* **What is required**
The data must be given again exactly as written, with all images omitted.

* **Multi-view scene photographs**
═══

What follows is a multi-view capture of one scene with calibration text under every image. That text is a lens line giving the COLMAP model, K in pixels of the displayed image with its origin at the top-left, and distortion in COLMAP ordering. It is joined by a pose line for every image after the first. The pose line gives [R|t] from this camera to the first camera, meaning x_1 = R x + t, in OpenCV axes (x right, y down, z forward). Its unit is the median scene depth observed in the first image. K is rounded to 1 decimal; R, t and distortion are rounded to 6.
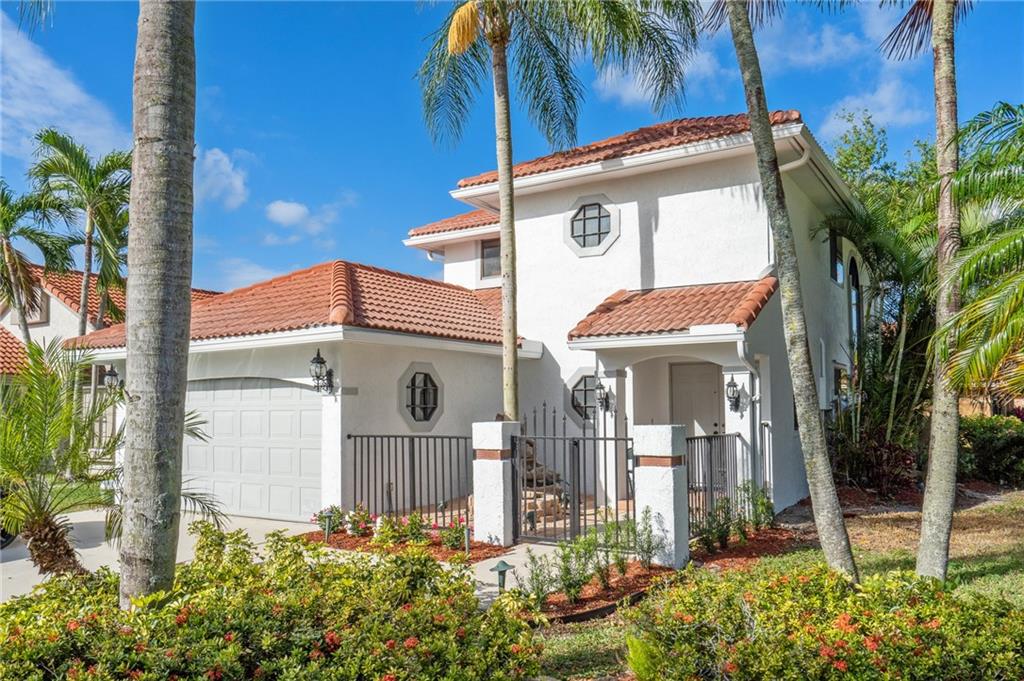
lens RADIAL K [[735.6, 0, 581.8], [0, 735.6, 374.1], [0, 0, 1]] dist [-0.010826, -0.000221]
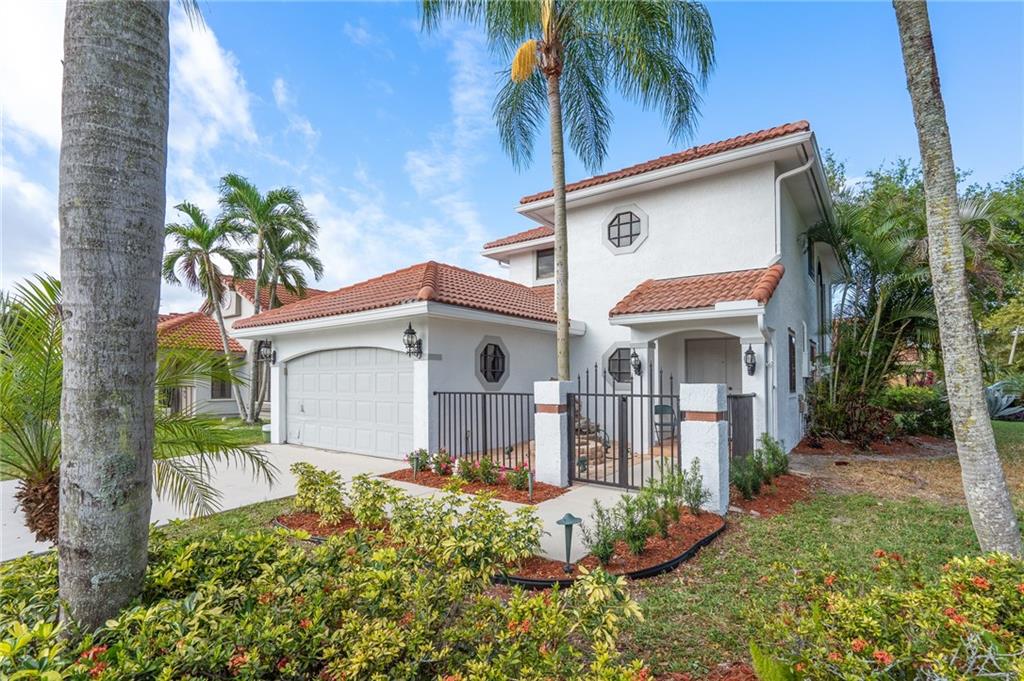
lens RADIAL K [[470.1, 0, 549.4], [0, 470.1, 379.8], [0, 0, 1]] dist [-0.012032, 0.000074]
pose [[0.995143, 0.006513, -0.098228, -0.045180], [-0.002240, 0.999049, 0.043552, 0.027335], [0.098419, -0.043120, 0.994210, 0.227899]]
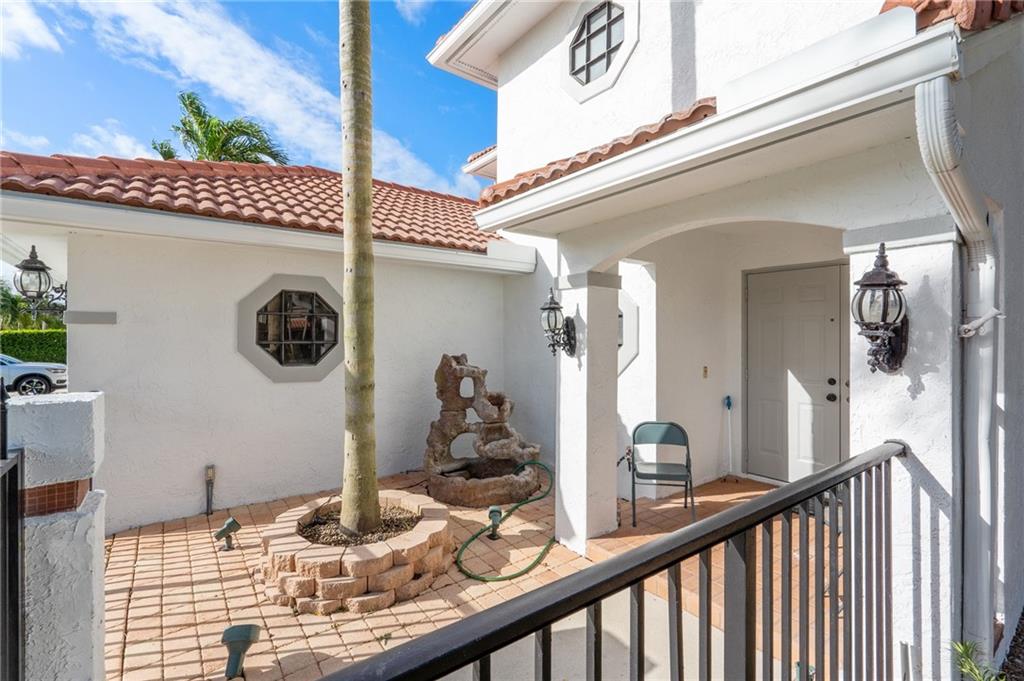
lens RADIAL K [[447.1, 0, 549.1], [0, 447.1, 342.3], [0, 0, 1]] dist [-0.000654, 0.000031]
pose [[0.915772, 0.009366, -0.401589, 0.164681], [0.013015, 0.998511, 0.052967, 0.029006], [0.401488, -0.053732, 0.914287, 0.829303]]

═══

* **Answer to the exercise**
What follows is a multi-view capture of one scene with calibration text under every image. That text is a lens line giving the COLMAP model, K in pixels of the displayed image with its origin at the top-left, and distortion in COLMAP ordering. It is joined by a pose line for every image after the first. The pose line gives [R|t] from this camera to the first camera, meaning x_1 = R x + t, in OpenCV axes (x right, y down, z forward). Its unit is the median scene depth observed in the first image. K is rounded to 1 decimal; R, t and distortion are rounded to 6.
lens RADIAL K [[735.6, 0, 581.8], [0, 735.6, 374.1], [0, 0, 1]] dist [-0.010826, -0.000221]
lens RADIAL K [[470.1, 0, 549.4], [0, 470.1, 379.8], [0, 0, 1]] dist [-0.012032, 0.000074]
pose [[0.995143, 0.006513, -0.098228, -0.045180], [-0.002240, 0.999049, 0.043552, 0.027335], [0.098419, -0.043120, 0.994210, 0.227899]]
lens RADIAL K [[447.1, 0, 549.1], [0, 447.1, 342.3], [0, 0, 1]] dist [-0.000654, 0.000031]
pose [[0.915772, 0.009366, -0.401589, 0.164681], [0.013015, 0.998511, 0.052967, 0.029006], [0.401488, -0.053732, 0.914287, 0.829303]]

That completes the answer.